若说有没有人能抗住刑讯,自是有的。可那都是老油条滚刀肉,可拍花子这样的人但凡被抓住都逃不过一个死,还活着的拍花子自然没经历过。
赵钰赞道:“你是不一般的,我也不求下面人都有你这样的心智,有你一半咱们俩就能省好多事。”
柳安起身拉住赵钰往外走,一边道:“这话说的,要不怎么需要咱们主持大局呢。下面人有不懂的着人教导一二也就是了,总归是跑不了的。不若再放出风声,若将孩子还回去,咱们也可从轻发落,也好让孩子们早日回来。”
外头隐约还能听见哭天喊地的,隐约还有打骂声,许是丢了孩子的父母到五城兵马司来。原是不必报到这儿的,只是因着赵钰有前言,百姓们自然来此。
柳安叹道:“百姓们生养孩子不宜,这会儿被拍花子拐走孩子,也真是...父母之心怕都要被揉碎了。”
更何况他也见了,那些孩子们男孩儿少,女孩儿多些。要是个男孩儿被拐走,恐怕还能卖给不能生育的夫妻多,好歹也能有活路。可要是女孩儿被拐走,卖进宅子里为奴为婢都算阿弥陀佛了,要被卖进窑子里才是叫天天不应叫地地不灵。
赵钰也有些沉默,半晌狠狠砸向桌子,竟不慎将桌角砸出一个大坑来。
两人都是母亲早亡,虽有生父可与没有无异。听见外头父母的哭喊声心里颇为不是滋味,眼眶也有些发酸。
能寻到孩子的父母抱着孩子狠哭一通后就是一顿好打,千恩万谢的拉着衙役的手。还带了不少家里的大白菜、一些鸡蛋来。

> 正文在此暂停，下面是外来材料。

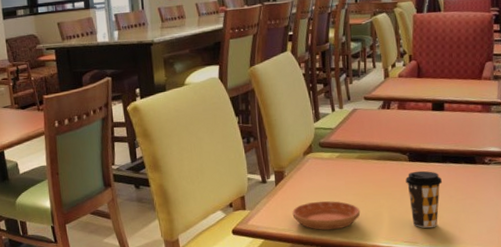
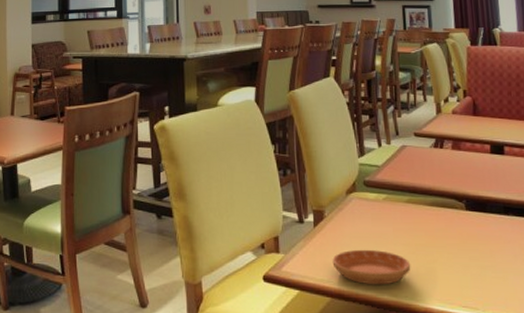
coffee cup: present [405,170,443,228] -> none [462,222,506,291]

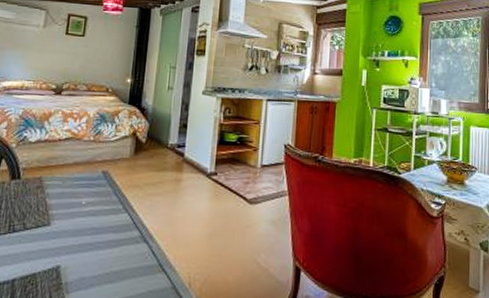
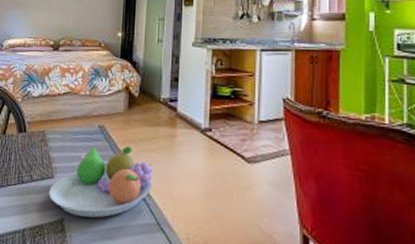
fruit bowl: none [44,191,157,263] -> present [49,147,153,218]

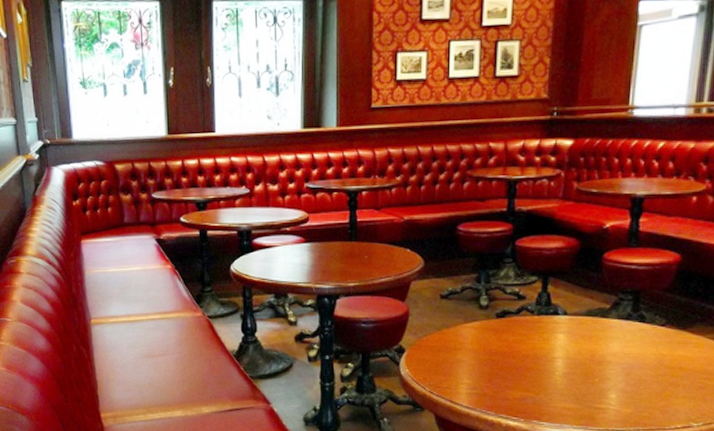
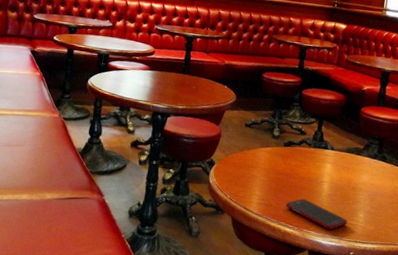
cell phone: none [505,382,594,418] -> present [285,198,348,230]

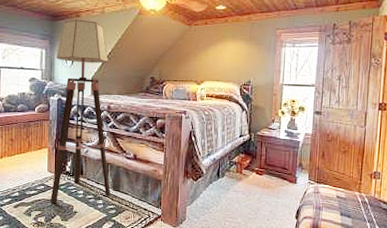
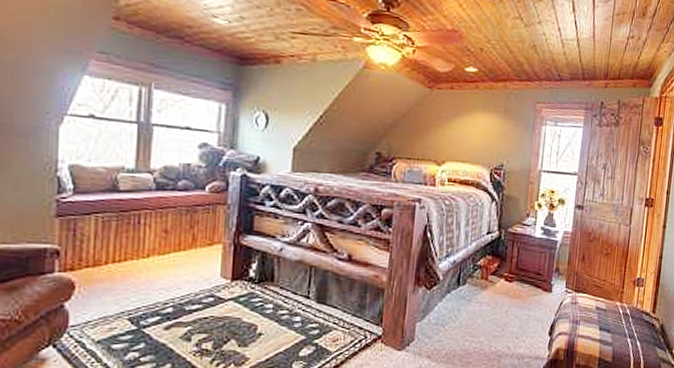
floor lamp: present [51,19,111,204] -> none [223,65,319,323]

向来被人躲着的衙役们哪儿见过这阵仗,一时也是拉拉扯扯说不清楚。见赵钰忽然出来,忙请安道:“给陛下请安。”
来找孩子、亦或是周围看热闹的百姓们当即跪了一地,霎时间一片的请安声。赵钰扶起身前的百姓,忙道:“都起来吧,不必这样。你们寻到孩子的到里头登记了再走,没寻着的...”
忽的便有百姓抬头,满眼期盼的看着赵钰。赵钰叹了口气道:“龙威卫与五城兵马司的人都集结去寻了,你们登记了就先家去,莫要在此苦等。朕作为万民之父,只有盼着百姓好的,朝廷定然尽心竭力。”
“陛下,陛下,陛下!我们宝儿才三岁啊!啊啊啊啊——”
一个几近哭晕过去的妇人膝行着上前,到赵钰身前不住的磕头。喜春还被妇人的动作吓了一跳,忙侧身挡住。